PINE TECHNOLOGY HOLDINGS LIMITED 松景科技控股有限公司 *

(Incorporated in Bermuda with limited liability)

(Stock Code: 1079)

NOTICE OF ANNUAL GENERAL MEETING

NOTICE IS HEREBY GIVEN that an annual general meeting of PINE Technology Holdings Limited (the “ Company ”) will be held at Unit 1203B, 12/F, World-Wide House, 19 Des Voeux Road Central, Hong Kong on Tuesday, 30 November 2021 at 10:30 a.m. to consider, and if thought fit, transact the following resolutions as ordinary resolutions of the Company with or without amendments:

AS ORDINARY RESOLUTIONS

  1. To receive, consider and adopt the audited consolidated financial statements and the reports of the directors (the “ Director(s) ”) and auditors of the Company for the year ended 30 June 2021.
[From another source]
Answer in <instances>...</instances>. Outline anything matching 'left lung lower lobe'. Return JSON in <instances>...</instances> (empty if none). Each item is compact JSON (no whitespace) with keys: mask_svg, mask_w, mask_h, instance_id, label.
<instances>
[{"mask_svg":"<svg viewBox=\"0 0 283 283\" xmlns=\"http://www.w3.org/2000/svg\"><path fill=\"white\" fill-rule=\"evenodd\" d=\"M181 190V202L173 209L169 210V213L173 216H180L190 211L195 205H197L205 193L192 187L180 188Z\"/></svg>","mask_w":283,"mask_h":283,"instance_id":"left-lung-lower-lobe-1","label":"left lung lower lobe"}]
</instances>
  2. (a) to re-elect Mr. Chan Cheuk Ho as an executive Director;

  3. (b) to re-elect Mr. Tian Hong as an independent non-executive Director; and

  4. (c) to authorise the board (the “ Board” ) of Directors to fix the Directors’ remuneration.

  5. To re-appoint ZHONGHUI ANDA CPA Limited as the auditors of the Company and to authorise the Board to fix their remuneration.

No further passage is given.